Treleani concluded that the ‘rhetorical use’ of footage can work to increase the appeal to present viewers. However, the re-use of footage can potentially rob the material of its original contextualization and authenticity.

Plundering the Archive and the Recurring Joys of Television | Lisa Kerrigan

Lisa Kerrigan (@kerriganagain) joined the British Film Institute (BFI) as a television curator in 2008, having previously worked for the British Universities Film and Video Council and at the BBC, where she catalogued Radio 4 news and current affairs. She selects television programmes for preservation in the BFI National Archive and assists with BFI projects as well as writing for BFI DVD booklets, the Mediatheques and the BFI website. She is currently working on Visions of Change: the evolution of the British TV Documentary, a season of television documentaries from the 1950s and 1960s which will be accompanied by DVD releases. She is one of the organisers of Home Movie Day London. Photo by Sebastiaan Ter Burg / CC BY-SA.

 Kerrigan presented her research into the BBC 2 series ‘Plunder’, which ran during the mid-1960s as part of the discussion series Late Night Line-Up. The series was devoted to archival material from the BBC and centered mainly on showing excerpts from programs dating back to 1955 and earlier.
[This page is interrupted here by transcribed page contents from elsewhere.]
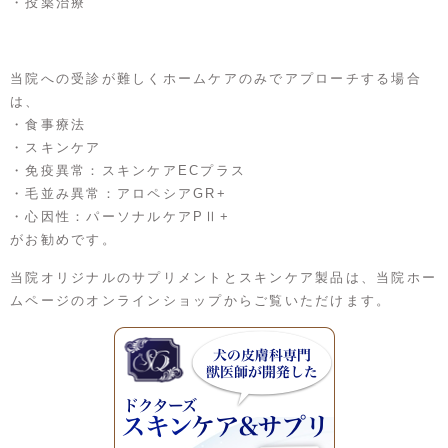
・投薬治療
当院への受診が難しくホームケアのみでアプローチする場合
は、
・食事療法
・スキンケア
・免疫異常：スキンケアECプラス
・毛並み異常：アロペシアGR+
・心因性：パーソナルケアPⅡ+
がお勧めです。
当院オリジナルのサプリメントとスキンケア製品は、当院ホー
ムページのオンラインショップからご覧いただけます。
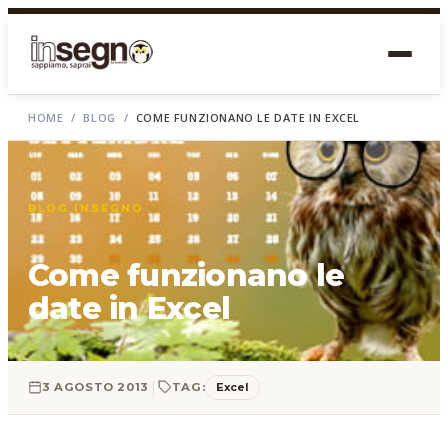
HOME
/
BLOG
/
COME FUNZIONANO LE DATE IN EXCEL
BLOG INSEGNO
Come funzionano le
date in Excel
|
Excel
3 AGOSTO 2013
TAG:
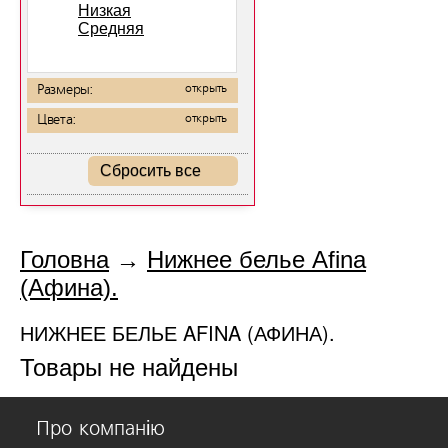
Низкая
Средняя
Размеры:
открыть
Цвета:
открыть
Сбросить все
Головна
→
Нижнее белье Afina
(Афина).
НИЖНЕЕ БЕЛЬЕ AFINA (АФИНА).
Товары не найдены
Про компанію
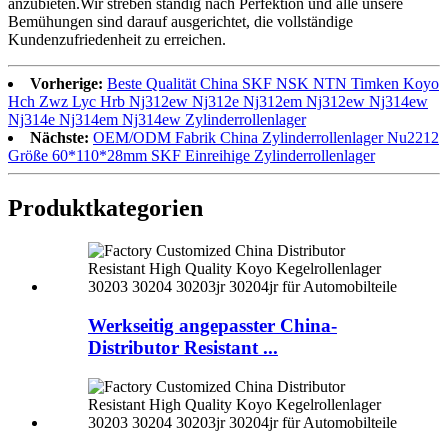
anzubieten.Wir streben ständig nach Perfektion und alle unsere
Bemühungen sind darauf ausgerichtet, die vollständige
Kundenzufriedenheit zu erreichen.
Vorherige:
Beste Qualität China SKF NSK NTN Timken Koyo
Hch Zwz Lyc Hrb Nj312ew Nj312e Nj312em Nj312ew Nj314ew
Nj314e Nj314em Nj314ew Zylinderrollenlager
Nächste:
OEM/ODM Fabrik China Zylinderrollenlager Nu2212
Größe 60*110*28mm SKF Einreihige Zylinderrollenlager
Produktkategorien
Werkseitig angepasster China-
Distributor Resistant ...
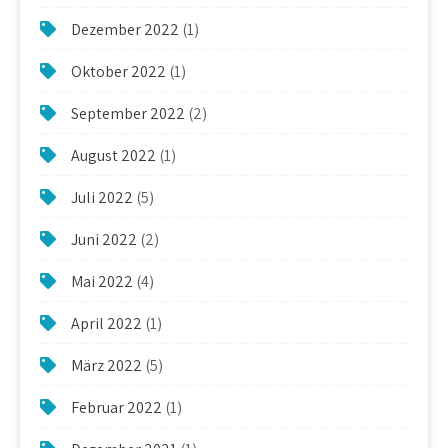
Dezember 2022
(1)
Oktober 2022
(1)
September 2022
(2)
August 2022
(1)
Juli 2022
(5)
Juni 2022
(2)
Mai 2022
(4)
April 2022
(1)
März 2022
(5)
Februar 2022
(1)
A large number of programs from before these times are missing, which makes ‘Plunder’ all the more unusual. Kerrigan focused on the production of the program, which allowed television to “live in its own past.”

The archival excerpts in the program were presented by Michell Raper. The excerpts could include interviews or interlude films. She showed some great examples, such as a recording by Orson Wells about the hazards of being a critic, and footage from the wedding of Grace Kelly and Prince Rainier of Monaco. Kerrigan was also involved in a recent BBC and British Film Institute produced documentary series called Visions of Change on the evolution of the British TV documentaries.

Histoire Parallèle/Die Woche vor 50 Jahren – Lieu de mémoire? | Jean Christophe Meyer

Jean Christophe Meyer is a Senior Lecturer for German Studies, French Studies and History at the University of Strasbourg (France). His research is focused on the History of European Sports Media, of French television and the History of French-German Relations. His thesis is entitled Television Broadcast Football and its Reception by the Press in France and Germany (1950-1966): The Completion of the “Great Stadium”, a Conveyor of National and European Identity. It was realized in “cotutelle” under the joined direction of Professor Sylvain Schirmann (Institut d’Études Politiques – Strasbourg, France) and Professor Franz-Josef Brüggemeier (Albert-Ludwigs-Universität Freiburg im Breisgau, Germany). Photo by Sebastiaan Ter Burg / CC BY-SA.

 Meyer’s talk focused on the television show “Histoire Parallèle / Die Woche vor 50 Jahren.” The show aired on La Sept and Arte from 1989 until 2001 and presented newsreel materials exactly 50 years after they were released. The show would end with a fifteen minute interview with a scholar, usually a historian, by the French historian Marc Ferro.

Meyer pointed out that the show was very unique in its transnational character. It largely covered the time period of World War II and provided the viewer with parallel images of different countries’ involvement in the war, and a view of their different forms of propaganda. At the same time it provided a parallel between the present and the past, allowing viewers to experience the war in the present. Marc Ferro’s format allows for the contribution of archive material to European memory.

All of the papers in this panel addressed use, reuse and in some cases misuse of archival materials. The use of archival materials out of context often places greater demands upon the audience; will they know what they are looking at; how is the context being framed for them; is what they are seeing ‘real’? These debates also touch on issues of curation and how archival material can be contextualised by experts and by users themselves.